> [Record excerpts]
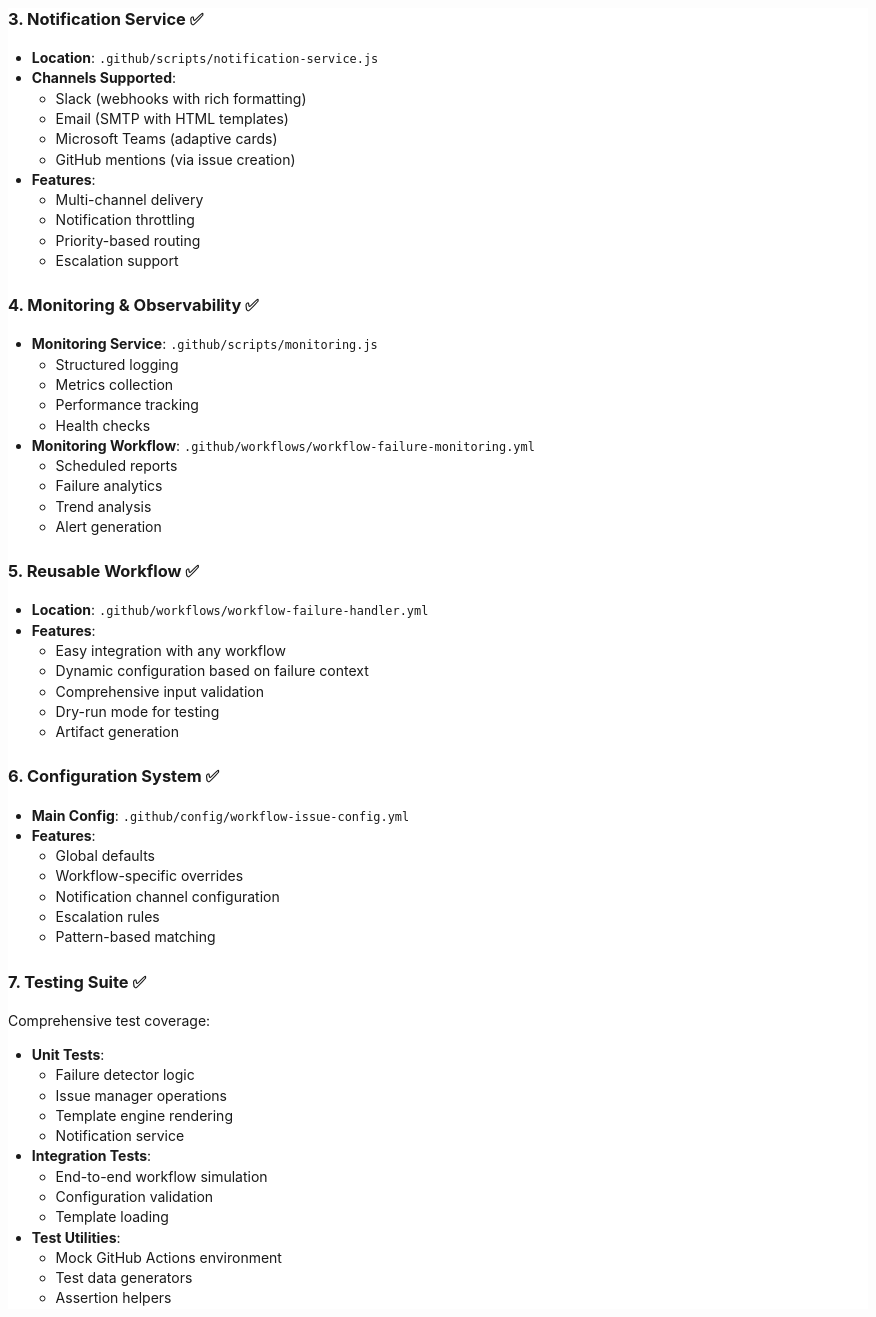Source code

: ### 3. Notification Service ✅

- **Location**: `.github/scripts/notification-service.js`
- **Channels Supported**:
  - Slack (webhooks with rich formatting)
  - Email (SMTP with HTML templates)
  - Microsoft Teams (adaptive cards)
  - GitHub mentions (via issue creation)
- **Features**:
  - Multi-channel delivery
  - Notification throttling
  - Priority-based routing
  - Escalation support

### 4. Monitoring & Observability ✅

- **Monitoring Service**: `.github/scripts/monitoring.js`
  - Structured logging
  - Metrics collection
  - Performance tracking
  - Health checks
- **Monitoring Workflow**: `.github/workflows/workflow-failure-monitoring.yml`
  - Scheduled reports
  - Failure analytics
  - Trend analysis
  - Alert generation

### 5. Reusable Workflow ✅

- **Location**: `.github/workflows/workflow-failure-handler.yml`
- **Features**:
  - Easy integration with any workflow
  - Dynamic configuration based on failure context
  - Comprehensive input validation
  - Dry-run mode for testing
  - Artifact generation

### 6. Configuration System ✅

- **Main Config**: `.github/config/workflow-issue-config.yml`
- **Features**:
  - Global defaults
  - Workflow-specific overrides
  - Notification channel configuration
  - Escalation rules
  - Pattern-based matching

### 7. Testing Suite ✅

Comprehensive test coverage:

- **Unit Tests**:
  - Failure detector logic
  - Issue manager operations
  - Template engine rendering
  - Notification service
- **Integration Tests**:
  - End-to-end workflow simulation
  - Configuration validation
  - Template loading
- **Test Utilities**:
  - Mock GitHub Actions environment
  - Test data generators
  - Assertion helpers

> [Task item]
What lines in the data above carry "generation"? Return them all.

> [Answer to this exercise]
  - Alert generation
  - Artifact generation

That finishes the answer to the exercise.